The point is that
new, much like a pregnancy, creates a resource that is managed manually (i.e. by you), and as such it comes with responsibility.
C++ is a language for library writing, and any time you see a responsibility, the "C++" approach is to write a library element that handles this, and only this, responsibility. For dynamic memory allocation, those library components already exist and are summarily referred to as "smart pointers"; you'll want to look at
std::shared_ptr (or their TR1 or Boost equivalents).
While writing those single-responsibility building blocks, you will indeed need to say
delete. But you do that once, and you think about it carefully and make sure you provide the correct copy, assignment and destruction semantics. (From the point of exception safety, single responsibility is crucial, since dealing with more than one single resource at a time is horribly unscalable.)
Once you have everything factored into suitable building blocks, you compose those blocks into bigger and bigger systems of code, but at that point you don't need to exercise any manual responsibility any more, since the building blocks already do this for you.

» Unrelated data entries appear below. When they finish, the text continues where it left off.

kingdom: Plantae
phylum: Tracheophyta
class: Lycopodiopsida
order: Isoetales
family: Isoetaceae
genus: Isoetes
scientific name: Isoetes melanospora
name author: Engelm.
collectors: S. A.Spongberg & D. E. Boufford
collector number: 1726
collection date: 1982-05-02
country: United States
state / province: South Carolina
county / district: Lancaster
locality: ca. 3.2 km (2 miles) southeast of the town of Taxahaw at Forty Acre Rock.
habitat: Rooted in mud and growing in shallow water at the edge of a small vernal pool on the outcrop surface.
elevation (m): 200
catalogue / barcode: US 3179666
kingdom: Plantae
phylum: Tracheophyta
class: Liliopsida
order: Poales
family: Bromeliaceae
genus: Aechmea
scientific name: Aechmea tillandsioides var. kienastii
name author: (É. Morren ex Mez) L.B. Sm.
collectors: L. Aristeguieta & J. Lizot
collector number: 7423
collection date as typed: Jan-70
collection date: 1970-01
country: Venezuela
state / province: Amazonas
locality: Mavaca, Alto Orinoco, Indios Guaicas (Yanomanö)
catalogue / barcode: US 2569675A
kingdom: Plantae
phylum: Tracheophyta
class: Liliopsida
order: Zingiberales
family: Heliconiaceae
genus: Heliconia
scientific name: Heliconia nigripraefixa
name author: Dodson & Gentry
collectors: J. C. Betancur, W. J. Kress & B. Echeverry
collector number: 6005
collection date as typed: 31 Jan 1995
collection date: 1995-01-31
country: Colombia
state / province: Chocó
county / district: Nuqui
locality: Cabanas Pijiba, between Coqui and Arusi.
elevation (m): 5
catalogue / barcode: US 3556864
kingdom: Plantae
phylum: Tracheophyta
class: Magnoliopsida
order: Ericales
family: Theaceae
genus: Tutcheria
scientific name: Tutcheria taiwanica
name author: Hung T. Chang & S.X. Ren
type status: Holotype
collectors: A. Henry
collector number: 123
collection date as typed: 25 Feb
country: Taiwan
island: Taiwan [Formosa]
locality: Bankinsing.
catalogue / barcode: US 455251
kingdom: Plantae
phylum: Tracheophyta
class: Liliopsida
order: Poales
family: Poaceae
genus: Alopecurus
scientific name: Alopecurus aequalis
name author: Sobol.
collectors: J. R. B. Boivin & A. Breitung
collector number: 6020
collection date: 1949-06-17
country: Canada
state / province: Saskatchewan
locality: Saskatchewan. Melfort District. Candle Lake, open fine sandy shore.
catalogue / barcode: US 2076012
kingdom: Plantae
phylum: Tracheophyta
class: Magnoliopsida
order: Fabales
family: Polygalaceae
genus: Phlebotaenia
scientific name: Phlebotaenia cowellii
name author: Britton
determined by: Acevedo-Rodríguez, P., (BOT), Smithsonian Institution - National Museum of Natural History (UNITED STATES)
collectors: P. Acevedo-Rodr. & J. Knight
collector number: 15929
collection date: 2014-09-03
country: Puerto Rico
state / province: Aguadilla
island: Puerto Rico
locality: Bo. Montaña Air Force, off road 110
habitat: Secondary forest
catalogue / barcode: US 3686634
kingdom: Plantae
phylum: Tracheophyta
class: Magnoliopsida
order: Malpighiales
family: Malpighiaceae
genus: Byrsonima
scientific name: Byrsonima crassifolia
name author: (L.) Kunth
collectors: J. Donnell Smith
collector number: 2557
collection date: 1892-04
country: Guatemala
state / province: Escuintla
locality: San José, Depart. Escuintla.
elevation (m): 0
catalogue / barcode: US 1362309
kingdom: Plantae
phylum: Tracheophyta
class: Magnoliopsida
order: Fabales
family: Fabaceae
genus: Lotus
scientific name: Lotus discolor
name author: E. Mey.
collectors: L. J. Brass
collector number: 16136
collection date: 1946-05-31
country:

Since the standard library offers resource managing classes for the vast majority of use cases (dynamic arrays, smart pointers, file handles, strings), the point is that a well-factored and crafted C++ project should have very little need for any sort of manual resource management, which includes the use of
new. All your handler objects are either automatic (scoped), or members of other classes whose instances are in turn scoped or managed by someone.
With this in mind, the only time you should be saying
new is when you create a new resource-managing object; although even then that's not always necessary:
std::unique_ptr<Foo> p1(new Foo(1, 'a', -2.5)); // unique pointer
std::shared_ptr<Foo> p2(new Foo(1, 'a', -2.5)); // shared pointer
auto p3 = std::make_shared<Foo>(1, 'a', -2.5); // equivalent to p2, but better
Update: I think I may have addressed only half the OP's concerns. Many people coming from other languages seem to be under the impression that any object must be instantiated with a
new-type expression. This is in itself a very unhelpful mindset when approaching C++:
The crucial distinction in C++ is that of object lifetime, or "storage class". This can be one of: automatic (scoped), static (permanent), or dynamic (manual). Global variables have static lifetime. The vast majority of all variables (which are declared as
Foo x; inside a local scope) have automatic lifetime. It is only for dynamic storage that we use a
new expression. The most important thing to realize when coming to C++ from another OO language is that most objects only ever need to have automatic lifetime, and thus there is never anything to worry about.
So the first realization should be that "C++ rarely needs dynamic storage". I feel that this may have been part of the OP's question. The question may have been better phrased as "is it a really bad idea to allocate objects dynamically?". It is only after you decide that you really need dynamic storage that we get to the discussion proper of whether you should be saying
delete a lot, or if there are preferable alternatives, which is the point of my original answer.